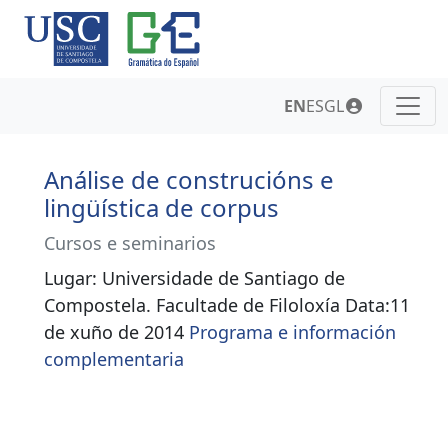
EN
ES
GL
Análise de construcións e
lingüística de corpus
Cursos e seminarios
Lugar: Universidade de Santiago de
Compostela. Facultade de Filoloxía Data:11
de xuño de 2014
Programa e información
complementaria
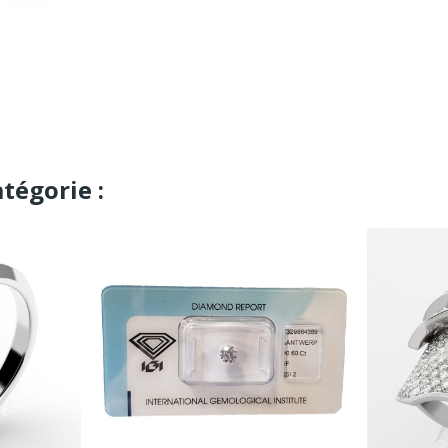
tégorie :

Requirement –
Please turn the lines in the records into a numbered list, with blank lines omitted and the pictures left out.

Task result –
1. EN
2. ES
3. GL
4. Análise de construcións e
5. lingüística de corpus
6. Cursos e seminarios
7. Lugar: Universidade de Santiago de
8. Compostela. Facultade de Filoloxía Data:11
9. de xuño de 2014
10. Programa e información
11. complementaria
12. tégorie :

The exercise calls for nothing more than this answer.